Ils ont déclaré que la perte des bords de la mâchoire n’était pas uniforme de chaque côté, ce qui indique que les poulpes avaient un côté « préféré » pour mâcher.
Ceci est associé à un cerveau et à une cognition très développés, indiquant « que les premières pieuvres possédaient déjà une intelligence avancée ».
“Bien après l’avènement des grands prédateurs vertébrés, les poulpes ont développé des plans corporels capables de rivaliser avec eux, comme le montre ici”, a conclu l’équipe.
Des chercheurs ont déjà déclaré que les motifs cutanés créés par les poulpes pendant la sieste peuvent indiquer qu’elles sont capables de quelque chose qui s’apparente à un rêve.
Comme les humains, les poulpes se déplacent entre deux stades de sommeil : un stade réparateur et un stade actif rappelant le sommeil paradoxal (REM) chez les mammifères.

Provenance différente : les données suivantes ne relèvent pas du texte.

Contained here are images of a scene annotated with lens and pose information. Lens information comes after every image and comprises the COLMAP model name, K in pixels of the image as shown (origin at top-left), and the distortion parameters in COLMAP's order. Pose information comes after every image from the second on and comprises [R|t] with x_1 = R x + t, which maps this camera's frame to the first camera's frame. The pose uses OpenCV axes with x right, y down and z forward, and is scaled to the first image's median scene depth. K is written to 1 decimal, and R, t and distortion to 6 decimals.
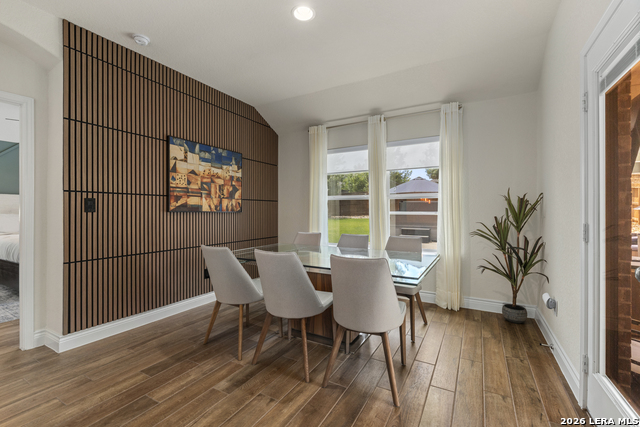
lens RADIAL K [[281.1, 0, 319.5], [0, 281.1, 209.9], [0, 0, 1]] dist [-0.004365, 0.000072]
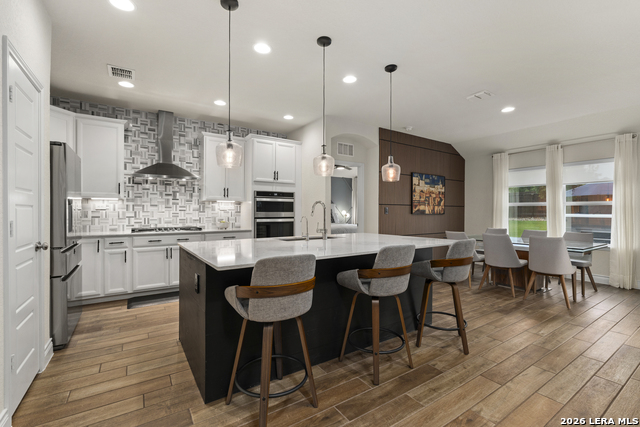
lens RADIAL K [[281.1, 0, 320.5], [0, 281.1, 213.1], [0, 0, 1]] dist [-0.004365, 0.000072]
pose [[0.890392, 0.007501, -0.455132, -0.199193], [-0.002378, 0.999927, 0.011827, -0.016116], [0.455188, -0.009448, 0.890345, -0.787536]]
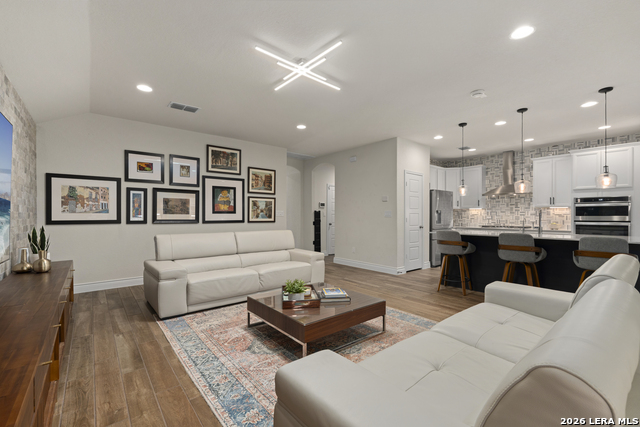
lens RADIAL K [[281.1, 0, 319.3], [0, 281.1, 215.2], [0, 0, 1]] dist [-0.004365, 0.000072]
pose [[-0.357024, -0.000060, -0.934095, 0.864120], [0.003518, 0.999993, -0.001409, -0.011330], [0.934089, -0.003789, -0.357021, -0.520307]]
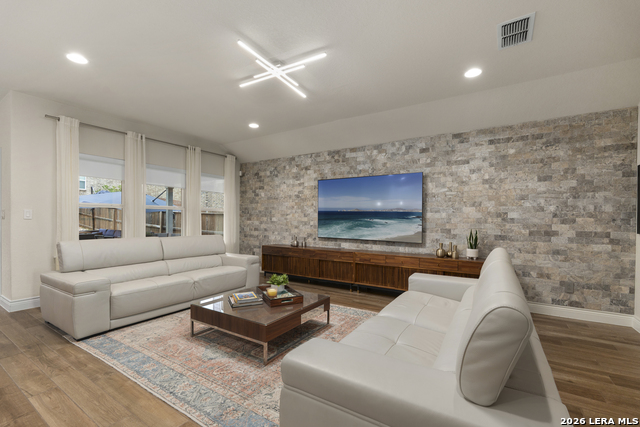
lens RADIAL K [[281.1, 0, 318.3], [0, 281.1, 219.8], [0, 0, 1]] dist [-0.004365, 0.000072]
pose [[0.056161, -0.003236, 0.998417, -0.679648], [-0.011384, 0.999928, 0.003882, -0.014055], [-0.998357, -0.011584, 0.056120, -1.018712]]
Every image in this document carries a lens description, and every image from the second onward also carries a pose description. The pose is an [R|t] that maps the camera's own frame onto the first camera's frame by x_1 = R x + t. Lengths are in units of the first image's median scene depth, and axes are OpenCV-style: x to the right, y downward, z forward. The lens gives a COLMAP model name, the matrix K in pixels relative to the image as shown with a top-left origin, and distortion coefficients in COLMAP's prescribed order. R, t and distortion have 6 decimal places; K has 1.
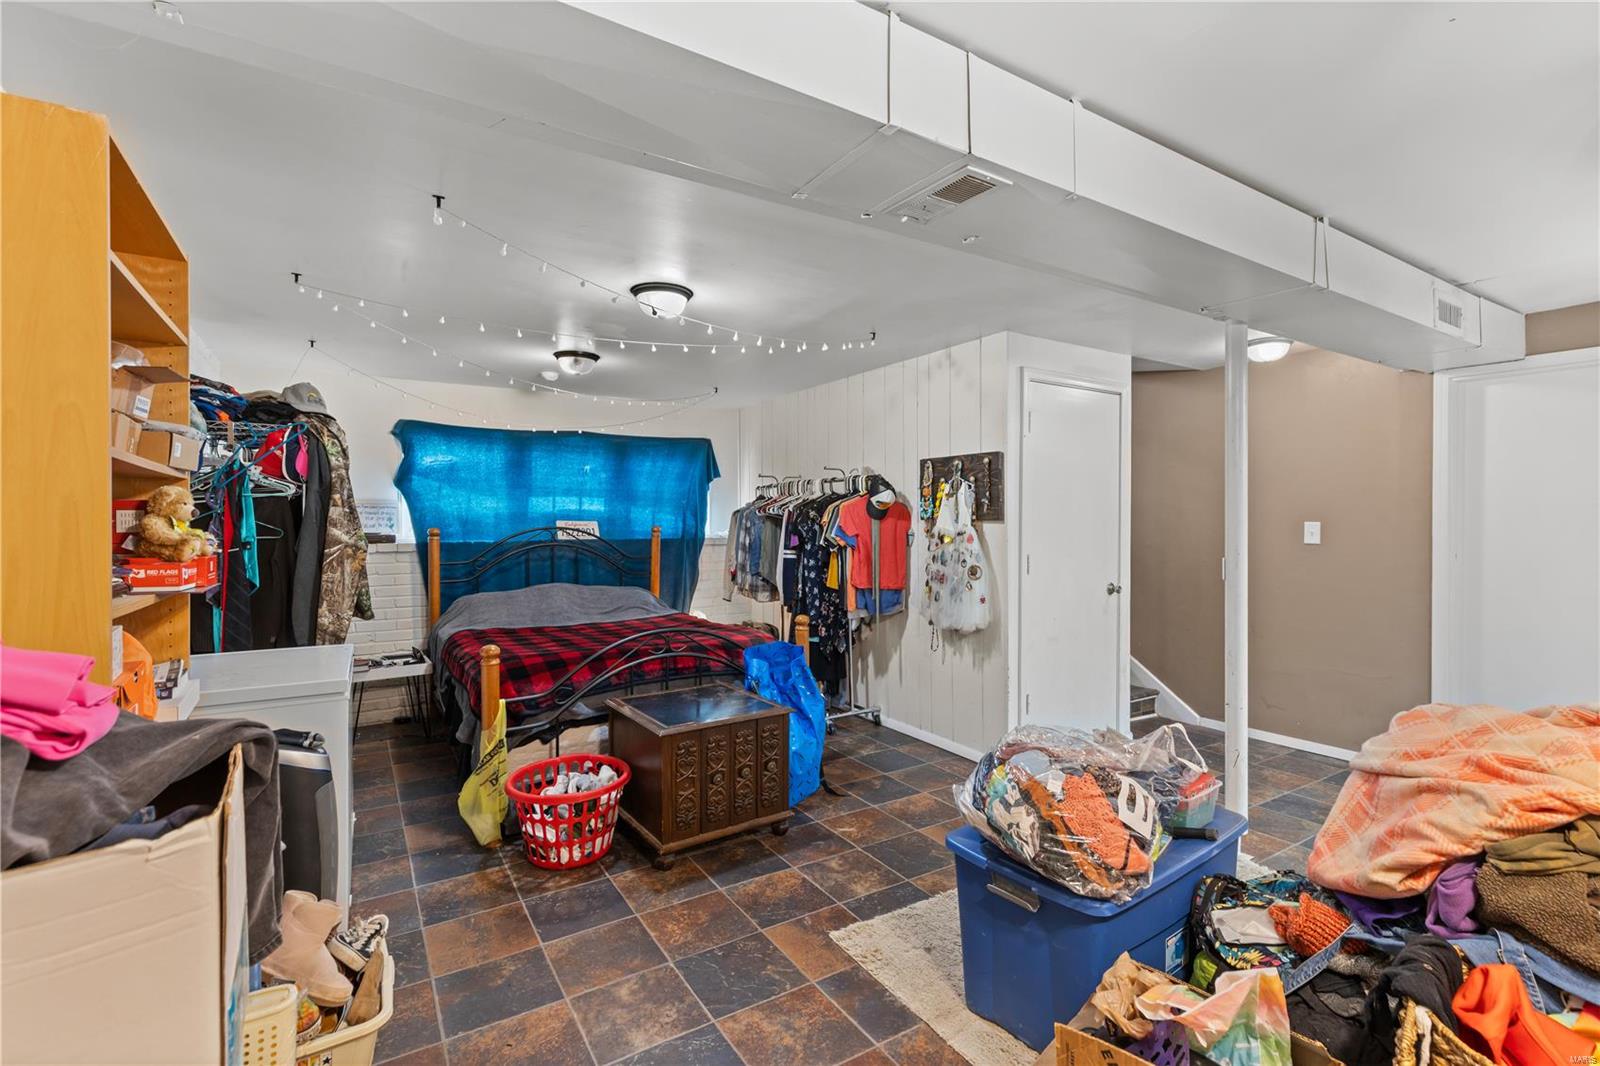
lens RADIAL K [[738.8, 0, 805.2], [0, 738.8, 524.6], [0, 0, 1]] dist [0.013643, -0.001237]
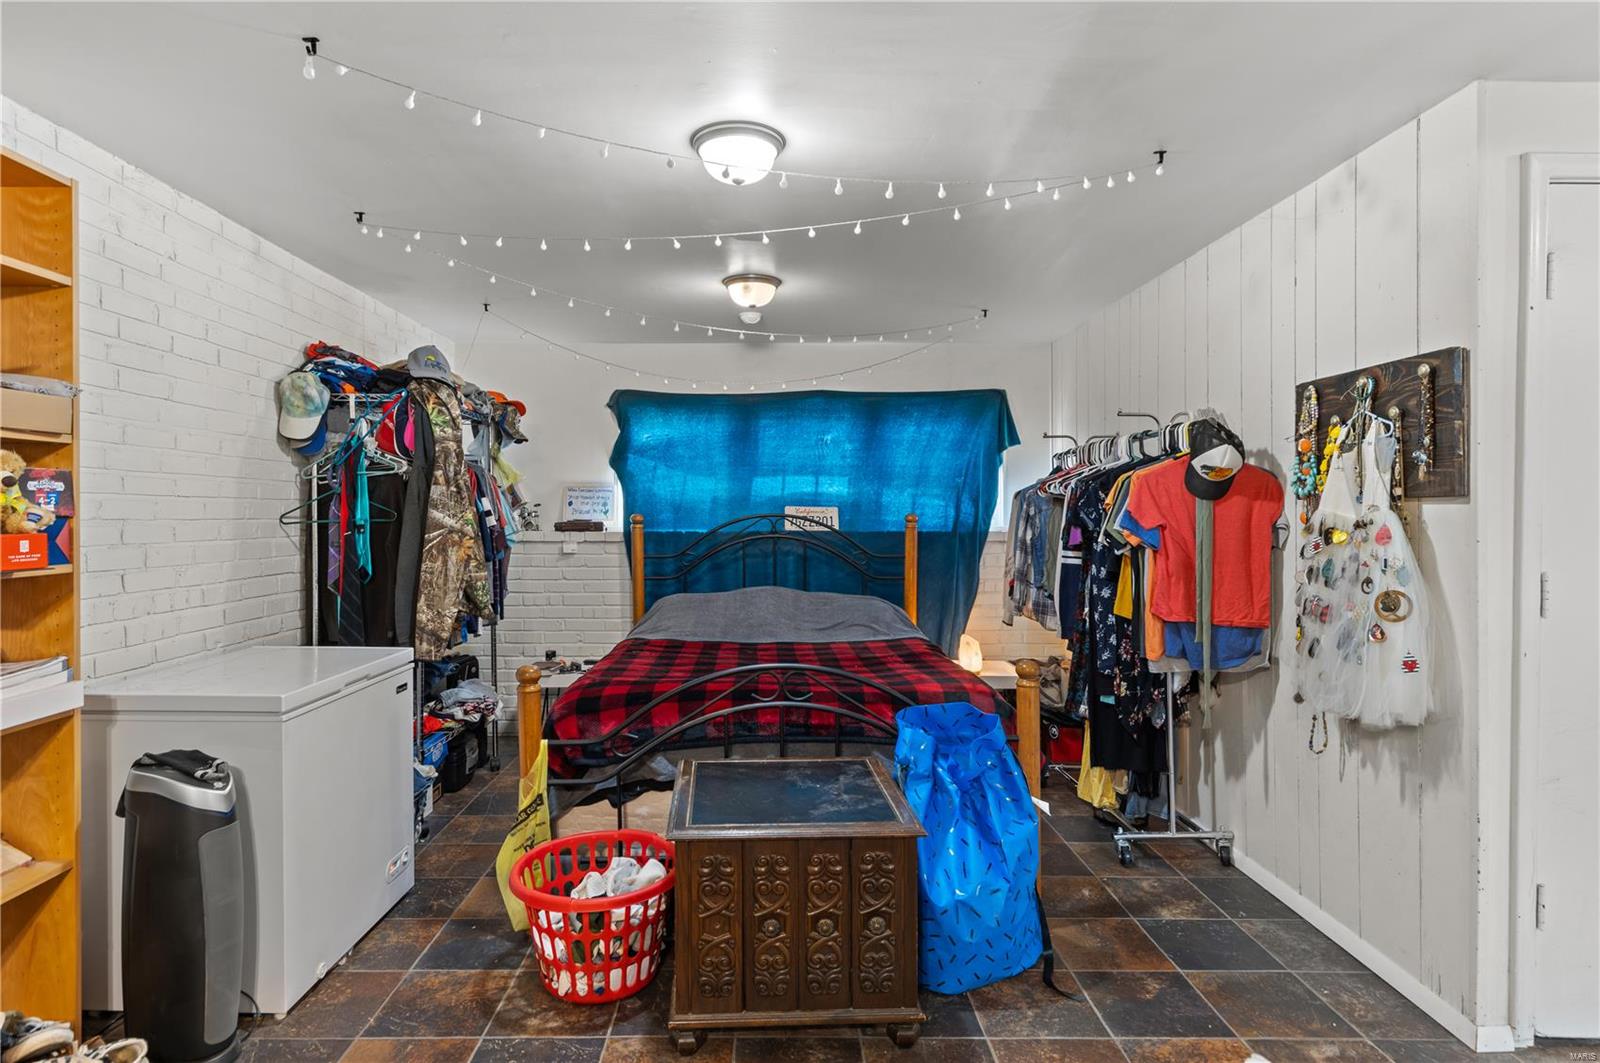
lens RADIAL K [[866.9, 0, 753.4], [0, 866.9, 521.8], [0, 0, 1]] dist [0.006130, -0.003958]
pose [[0.842065, 0.007064, -0.539330, 0.175632], [-0.005402, 0.999975, 0.004663, 0.009493], [0.539350, -0.001013, 0.842081, 0.288467]]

Lorsqu’elles sont éveillées, les poulpes créent une variété de motifs cutanés différents qu’elles utilisent pour se camoufler dans différents environnements, ainsi que dans des situations sociales ou de menace, comme avertir les prédateurs et communiquer entre elles.
Taille N. haggarty par rapport aux autres prédateurs marins de l’époque. Un homme est également représenté, montrant la taille de l’ancienne bête colossale.
L’étude a montré que les animaux subissaient les mêmes schémas cutanés pendant leur sommeil actif.
Parmi les autres anciens prédateurs ressemblant à des poulpes, citons le plus ancien ancêtre connu du calmar vampire, qui avait des tétines extra-longues et des touffes de poils sur ses bras qu’il utilisait pour attraper ses proies.
Cela diffère des calmars vampires modernes, qui se nourrissent uniquement de matières organiques en suspension et ne sont pas construits pour la chasse active, avec des mammifères moins robustes.
Une équipe de recherche de l’Université de la Sorbonne en France a utilisé une technique d’imagerie tridimensionnelle sur un spécimen fossilisé de ce céphalopode vieux de 164 millions d’années.
Ils ont trouvé des traces de ventouses musculaires sur les extrémités de deux longs bras dorsaux spécialisés, ce qui suggère qu’il s’agissait d’un chasseur de prédateurs actif.